Каретников взял кисет из Парфёновских рук, наклонившись, ткнулся носом в распах, понюхал: интересно, чем пахнет «берклен»? Запах был горьким, грибным, земляным каким-то, это был запах осени, тлена, а не табака. Каретников не курил. До войны он как-то решил попробовать, запалил папиросу, хватанул дыма, тот заполз в лёгкие и словно бы напильником обработал их — долго кашлял Каретников, надрывался, из глаз беспрерывно лились слёзы, со лба пот сыпался, а его всё било и било, трясло, ломало в кашле. Один раз попробовал — на всю жизнь себя от табака отвадил. На фронте, в окопах, тоже попробовал — ведь в студь с самокруткой всё теплее, вроде бы живой огонёк в руках держишь, душу этот огонёк греет, глаз веселит — ан нет, нос сам по себе автоматически, сморщился: всё-таки порядочная гадость это курево!
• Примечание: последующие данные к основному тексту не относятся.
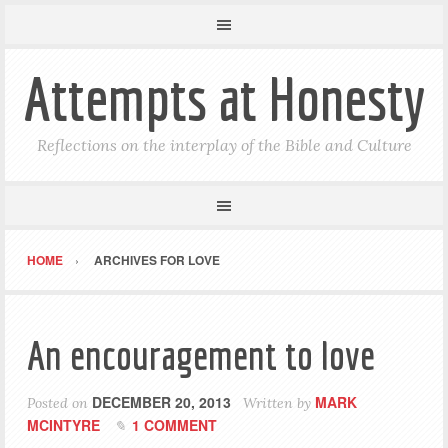
Attempts at Honesty
Reflections on the interplay of the Bible and Culture
HOME
ARCHIVES FOR LOVE
An encouragement to love
DECEMBER 20, 2013
MARK
Posted on
Written by
MCINTYRE
1 COMMENT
Но «берклен» — это «берклен», с табаком его сравнивать нельзя.
— Свёртывай «козью ногу», — предложил Парфёнов. Поглядел внимательно на Каретникова. — Если ты не мастак насчёт самокруток, то я могу тебе такое архитектурное сооружение склеить, что сам… этот самый… Росси в гробу от зависти перевернется.
Парфёнов, как и все питерцы, знал, кто город построил. Да и мудрено было не знать даже простому человеку — имена архитекторов носили и улицы, и площади, и проулки ленинградские.
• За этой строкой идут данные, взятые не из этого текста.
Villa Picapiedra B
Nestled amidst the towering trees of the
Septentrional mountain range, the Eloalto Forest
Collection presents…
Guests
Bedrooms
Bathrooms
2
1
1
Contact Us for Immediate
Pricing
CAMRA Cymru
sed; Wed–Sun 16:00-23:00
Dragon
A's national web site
— Спасибо, я не курю, — отказался Каретников, поёрзал на табуретке. — Мне пора.
— Нет, ты погодь, парень, — остановил его Парфёнов, в мгновение ока, сноровисто, ловко соорудил «козью ногу», запалил от коптилки, проворно поднялся с табуретки, подскочил к котлу. Приложил ухо к громоздкой кирпичной кладке в которую был вмурован котёл, послушал, что там внутри творится и вообще жив ли он, чудо-юдо агрегат, а если жив, то как работает?
Судя по расслабленной улыбке, которая скользнула по лицу Парфёнова, по размякшести щёк, всё было в порядке. Котёл не только был жив, не только работал, но и творил что-то сверхъестественное. Каретников даже отвернулся в сторону, удерживая в себе желание прыснуть: слишком красноречивым и размякшим было лицо Парфёнова, старого кропотуна, топтыгина в кожаной ушанке.